* _RECORDS FOR THE EXERCISE_
[Start of section]
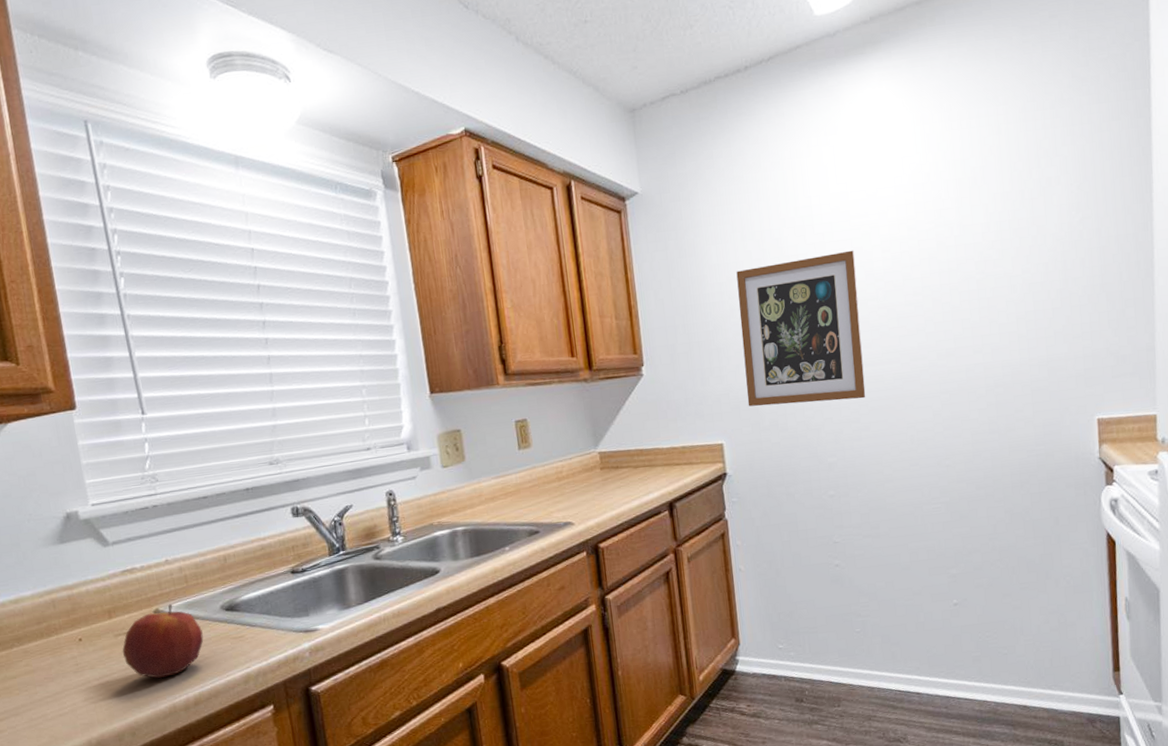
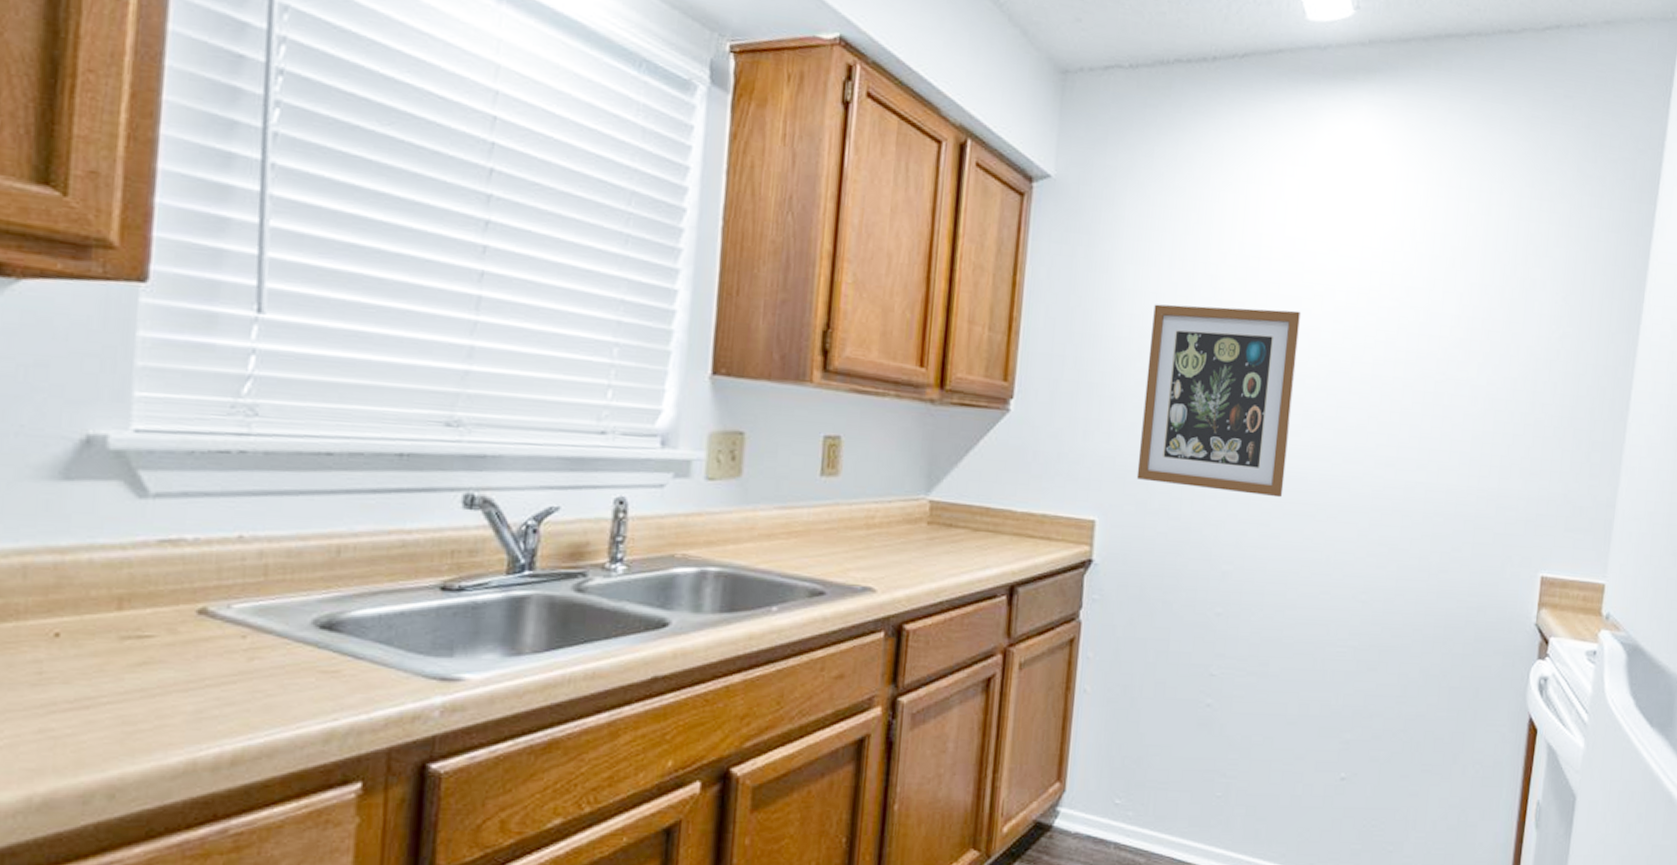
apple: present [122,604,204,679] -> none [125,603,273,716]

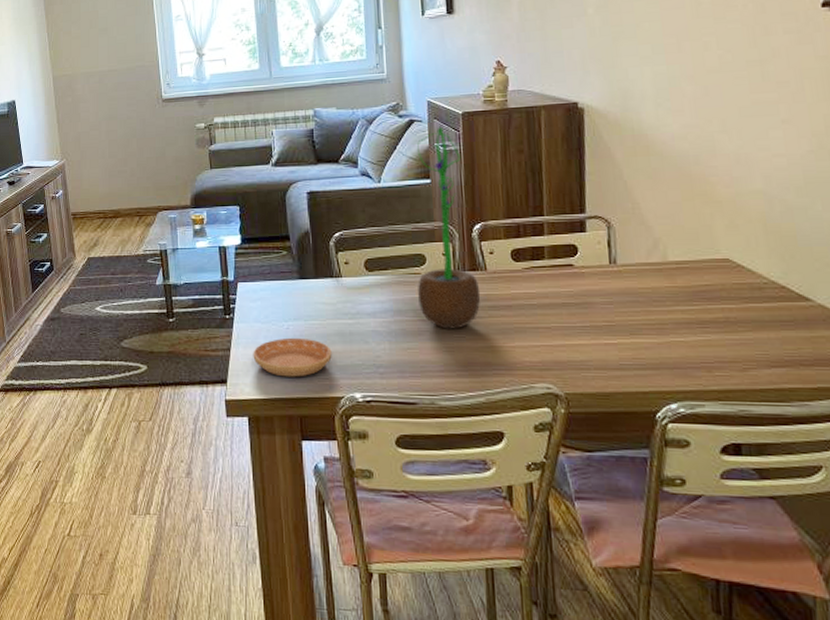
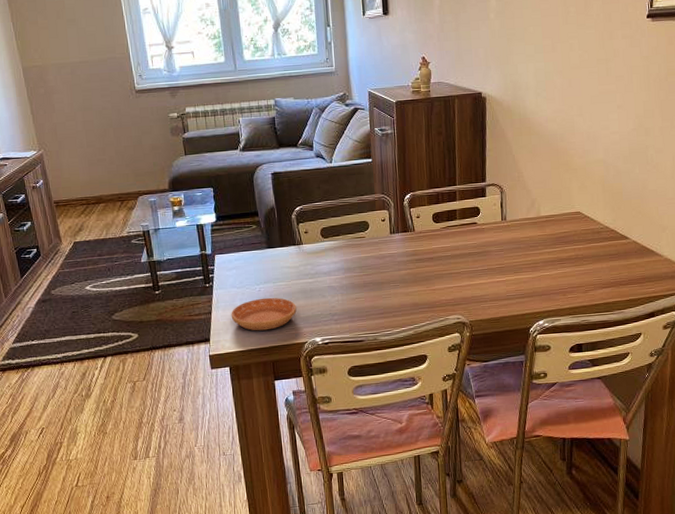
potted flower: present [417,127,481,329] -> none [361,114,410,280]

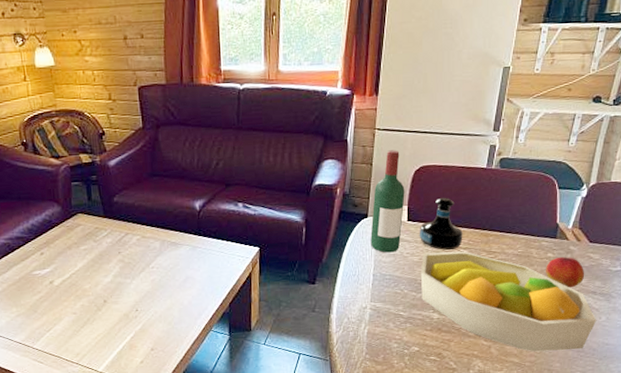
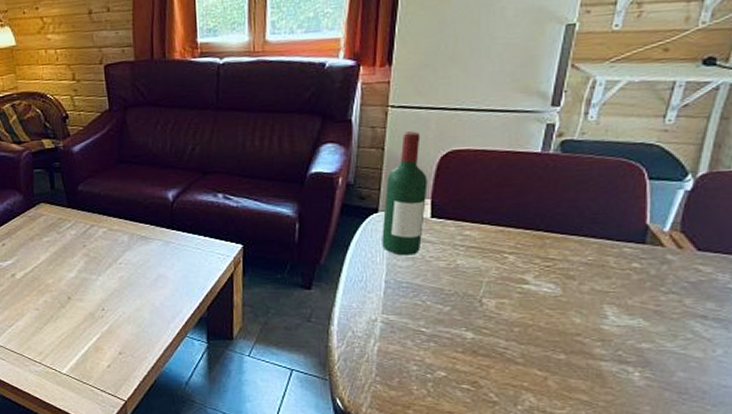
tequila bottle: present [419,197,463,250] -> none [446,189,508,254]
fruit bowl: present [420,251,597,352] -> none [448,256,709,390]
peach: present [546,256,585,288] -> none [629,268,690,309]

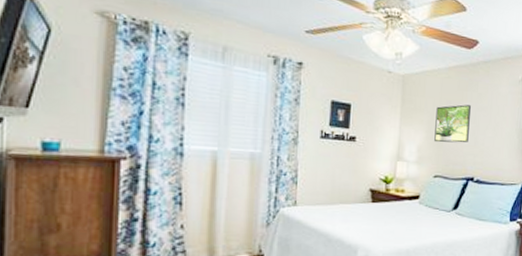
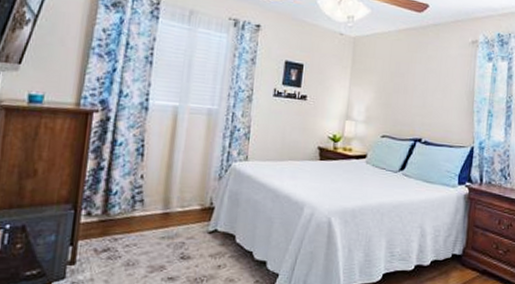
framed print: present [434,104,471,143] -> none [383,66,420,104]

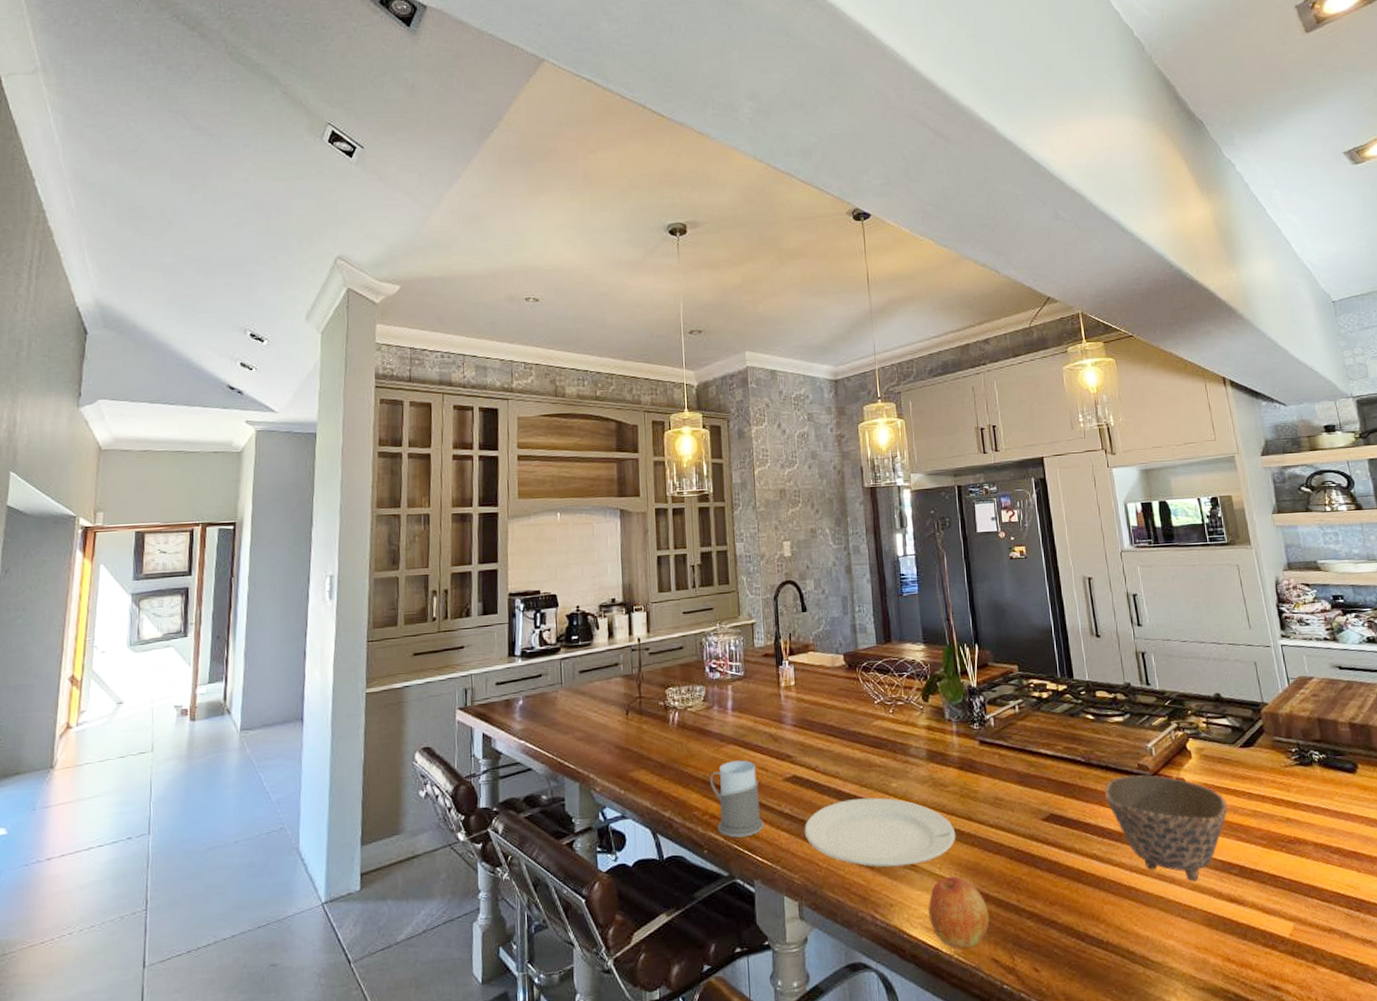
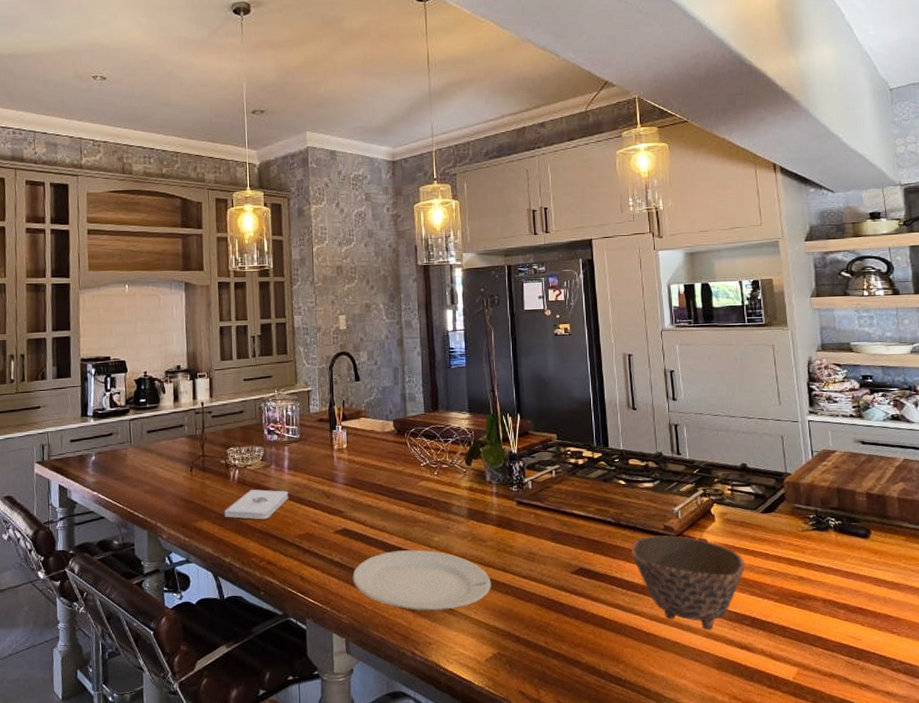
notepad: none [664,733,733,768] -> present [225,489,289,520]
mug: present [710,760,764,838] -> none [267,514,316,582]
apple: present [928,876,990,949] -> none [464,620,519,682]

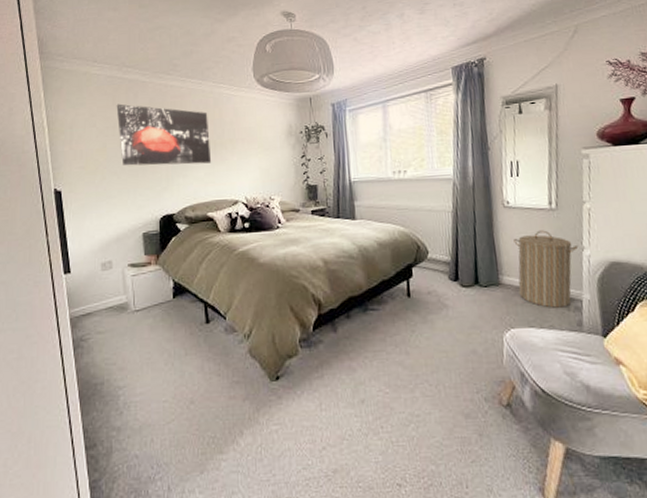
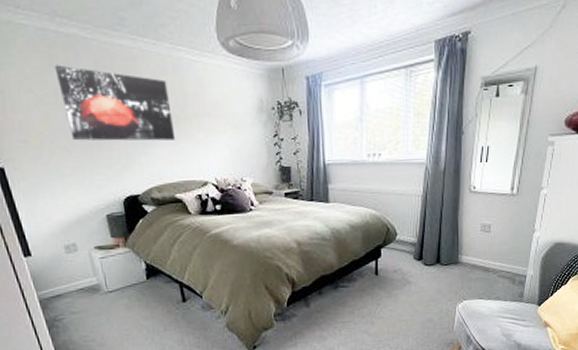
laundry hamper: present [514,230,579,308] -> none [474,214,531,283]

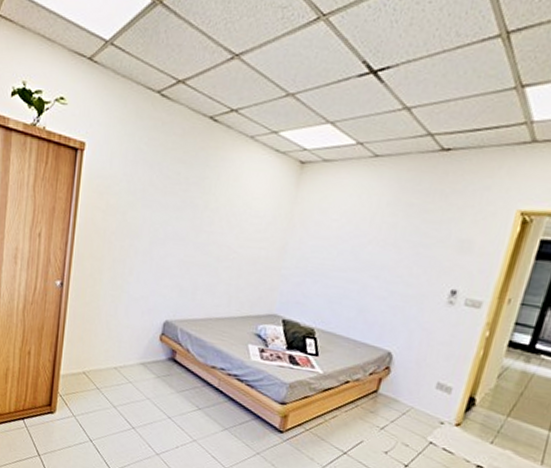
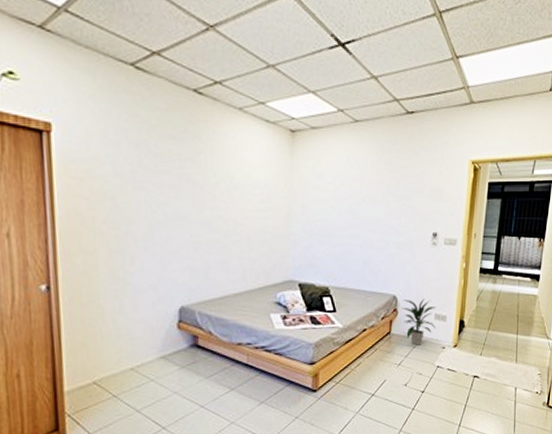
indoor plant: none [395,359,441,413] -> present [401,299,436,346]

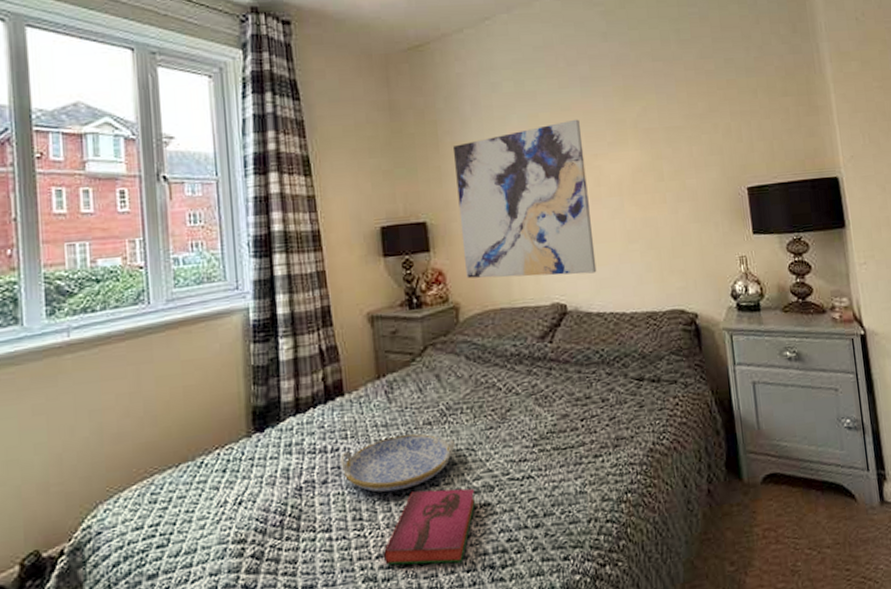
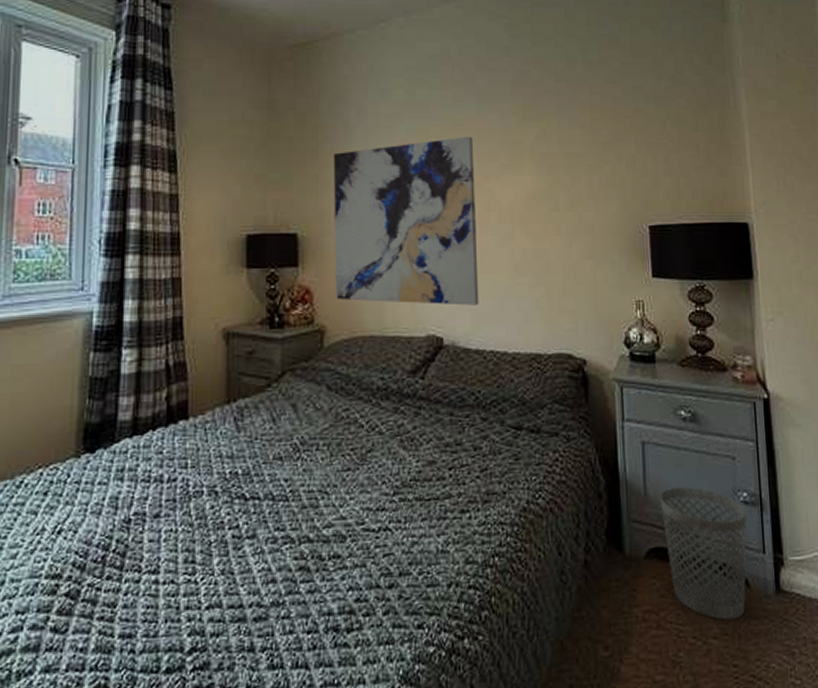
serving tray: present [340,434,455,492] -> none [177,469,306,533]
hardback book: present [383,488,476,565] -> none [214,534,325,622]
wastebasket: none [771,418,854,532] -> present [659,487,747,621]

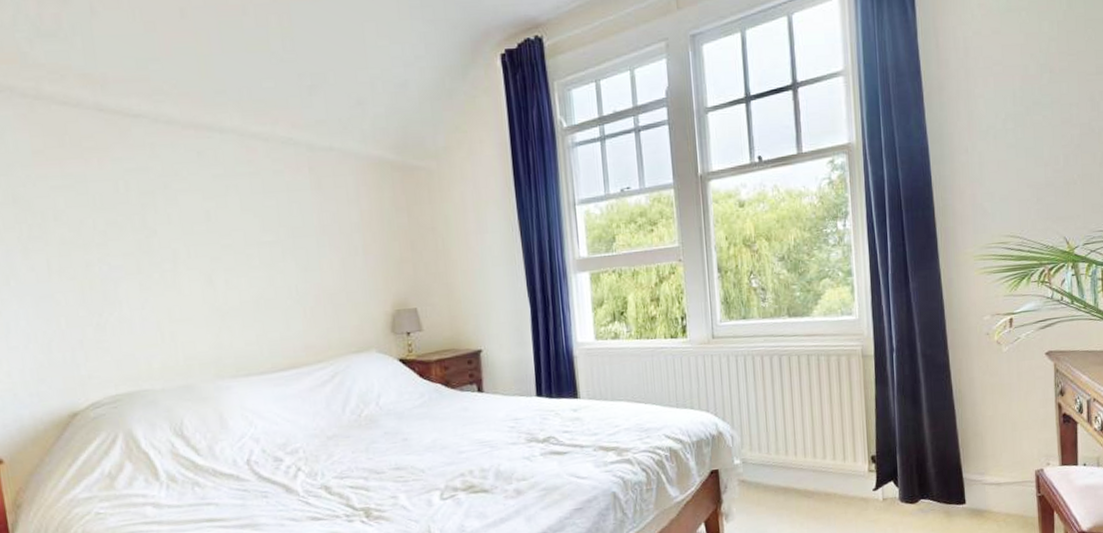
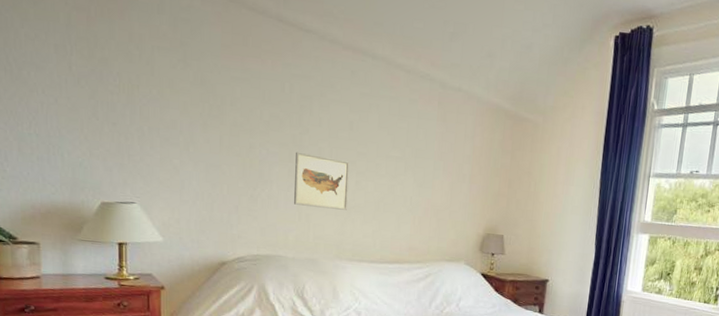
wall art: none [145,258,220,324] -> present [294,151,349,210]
[End of section]
* _YOUR INSTRUCTIONS_
Only an exact copy is needed: the lines from the opening of the listing through the line with "notepad: none [664,733,733,768]", both included, minus the pictures.

* _WRITTEN ANSWER_
apple: present [122,604,204,679] -> none [125,603,273,716]

potted flower: present [417,127,481,329] -> none [361,114,410,280]

tequila bottle: present [419,197,463,250] -> none [446,189,508,254]
fruit bowl: present [420,251,597,352] -> none [448,256,709,390]
peach: present [546,256,585,288] -> none [629,268,690,309]

framed print: present [434,104,471,143] -> none [383,66,420,104]

notepad: none [664,733,733,768] -> present [225,489,289,520]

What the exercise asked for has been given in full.